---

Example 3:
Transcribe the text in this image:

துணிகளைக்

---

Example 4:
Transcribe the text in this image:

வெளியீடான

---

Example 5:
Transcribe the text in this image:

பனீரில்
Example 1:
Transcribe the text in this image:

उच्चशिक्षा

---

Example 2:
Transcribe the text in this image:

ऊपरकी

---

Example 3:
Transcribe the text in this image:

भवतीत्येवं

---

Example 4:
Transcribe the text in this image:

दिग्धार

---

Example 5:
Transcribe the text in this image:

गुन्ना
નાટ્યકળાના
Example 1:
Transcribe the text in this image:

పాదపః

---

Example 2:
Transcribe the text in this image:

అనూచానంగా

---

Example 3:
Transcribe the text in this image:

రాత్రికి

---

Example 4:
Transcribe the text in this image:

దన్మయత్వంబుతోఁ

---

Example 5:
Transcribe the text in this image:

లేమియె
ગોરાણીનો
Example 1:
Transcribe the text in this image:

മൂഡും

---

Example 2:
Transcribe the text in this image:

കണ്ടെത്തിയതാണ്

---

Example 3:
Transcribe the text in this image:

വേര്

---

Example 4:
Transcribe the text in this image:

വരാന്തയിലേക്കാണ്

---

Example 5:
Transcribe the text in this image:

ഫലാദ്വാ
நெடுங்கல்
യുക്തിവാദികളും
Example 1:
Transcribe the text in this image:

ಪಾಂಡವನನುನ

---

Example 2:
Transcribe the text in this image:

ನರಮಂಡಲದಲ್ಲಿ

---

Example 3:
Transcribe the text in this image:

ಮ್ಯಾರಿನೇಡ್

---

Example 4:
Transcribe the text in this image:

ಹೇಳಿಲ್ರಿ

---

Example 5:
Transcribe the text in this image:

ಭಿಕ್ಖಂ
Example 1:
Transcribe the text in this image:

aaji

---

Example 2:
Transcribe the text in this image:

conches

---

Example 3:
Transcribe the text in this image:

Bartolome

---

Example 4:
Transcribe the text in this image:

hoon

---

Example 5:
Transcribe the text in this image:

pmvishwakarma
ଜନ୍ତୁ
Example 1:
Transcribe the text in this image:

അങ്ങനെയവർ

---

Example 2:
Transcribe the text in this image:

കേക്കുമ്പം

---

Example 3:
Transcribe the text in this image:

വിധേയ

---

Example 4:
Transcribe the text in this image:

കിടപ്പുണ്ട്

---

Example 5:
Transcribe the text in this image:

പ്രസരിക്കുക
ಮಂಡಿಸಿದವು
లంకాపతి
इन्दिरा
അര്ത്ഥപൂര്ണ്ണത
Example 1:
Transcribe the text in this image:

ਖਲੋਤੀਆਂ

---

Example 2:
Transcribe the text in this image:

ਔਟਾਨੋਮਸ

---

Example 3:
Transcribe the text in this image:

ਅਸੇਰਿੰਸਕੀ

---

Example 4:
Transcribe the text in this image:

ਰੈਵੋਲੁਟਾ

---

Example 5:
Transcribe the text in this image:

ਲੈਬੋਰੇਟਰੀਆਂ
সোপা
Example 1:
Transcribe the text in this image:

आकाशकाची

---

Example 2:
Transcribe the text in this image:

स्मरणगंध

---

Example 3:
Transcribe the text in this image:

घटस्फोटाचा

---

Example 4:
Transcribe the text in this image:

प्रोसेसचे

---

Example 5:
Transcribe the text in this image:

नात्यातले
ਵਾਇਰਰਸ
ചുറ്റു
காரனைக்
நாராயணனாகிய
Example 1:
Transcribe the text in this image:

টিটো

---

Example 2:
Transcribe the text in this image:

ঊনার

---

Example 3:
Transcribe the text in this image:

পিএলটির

• • • • • • •

Every entry, from first to last, should be written out exactly.

---

Example 3:
Transcribe the text in this image:

துணிகளைக்

---

Example 4:
Transcribe the text in this image:

வெளியீடான

---

Example 5:
Transcribe the text in this image:

பனீரில்
Example 1:
Transcribe the text in this image:

उच्चशिक्षा

---

Example 2:
Transcribe the text in this image:

ऊपरकी

---

Example 3:
Transcribe the text in this image:

भवतीत्येवं

---

Example 4:
Transcribe the text in this image:

दिग्धार

---

Example 5:
Transcribe the text in this image:

गुन्ना
નાટ્યકળાના
Example 1:
Transcribe the text in this image:

పాదపః

---

Example 2:
Transcribe the text in this image:

అనూచానంగా

---

Example 3:
Transcribe the text in this image:

రాత్రికి

---

Example 4:
Transcribe the text in this image:

దన్మయత్వంబుతోఁ

---

Example 5:
Transcribe the text in this image:

లేమియె
ગોરાણીનો
Example 1:
Transcribe the text in this image:

മൂഡും

---

Example 2:
Transcribe the text in this image:

കണ്ടെത്തിയതാണ്

---

Example 3:
Transcribe the text in this image:

വേര്

---

Example 4:
Transcribe the text in this image:

വരാന്തയിലേക്കാണ്

---

Example 5:
Transcribe the text in this image:

ഫലാദ്വാ
நெடுங்கல்
യുക്തിവാദികളും
Example 1:
Transcribe the text in this image:

ಪಾಂಡವನನುನ

---

Example 2:
Transcribe the text in this image:

ನರಮಂಡಲದಲ್ಲಿ

---

Example 3:
Transcribe the text in this image:

ಮ್ಯಾರಿನೇಡ್

---

Example 4:
Transcribe the text in this image:

ಹೇಳಿಲ್ರಿ

---

Example 5:
Transcribe the text in this image:

ಭಿಕ್ಖಂ
Example 1:
Transcribe the text in this image:

aaji

---

Example 2:
Transcribe the text in this image:

conches

---

Example 3:
Transcribe the text in this image:

Bartolome

---

Example 4:
Transcribe the text in this image:

hoon

---

Example 5:
Transcribe the text in this image:

pmvishwakarma
ଜନ୍ତୁ
Example 1:
Transcribe the text in this image:

അങ്ങനെയവർ

---

Example 2:
Transcribe the text in this image:

കേക്കുമ്പം

---

Example 3:
Transcribe the text in this image:

വിധേയ

---

Example 4:
Transcribe the text in this image:

കിടപ്പുണ്ട്

---

Example 5:
Transcribe the text in this image:

പ്രസരിക്കുക
ಮಂಡಿಸಿದವು
లంకాపతి
इन्दिरा
അര്ത്ഥപൂര്ണ്ണത
Example 1:
Transcribe the text in this image:

ਖਲੋਤੀਆਂ

---

Example 2:
Transcribe the text in this image:

ਔਟਾਨੋਮਸ

---

Example 3:
Transcribe the text in this image:

ਅਸੇਰਿੰਸਕੀ

---

Example 4:
Transcribe the text in this image:

ਰੈਵੋਲੁਟਾ

---

Example 5:
Transcribe the text in this image:

ਲੈਬੋਰੇਟਰੀਆਂ
সোপা
Example 1:
Transcribe the text in this image:

आकाशकाची

---

Example 2:
Transcribe the text in this image:

स्मरणगंध

---

Example 3:
Transcribe the text in this image:

घटस्फोटाचा

---

Example 4:
Transcribe the text in this image:

प्रोसेसचे

---

Example 5:
Transcribe the text in this image:

नात्यातले
ਵਾਇਰਰਸ
ചുറ്റു
காரனைக்
நாராயணனாகிய
Example 1:
Transcribe the text in this image:

টিটো

---

Example 2:
Transcribe the text in this image:

ঊনার

---

Example 3:
Transcribe the text in this image:

পিএলটির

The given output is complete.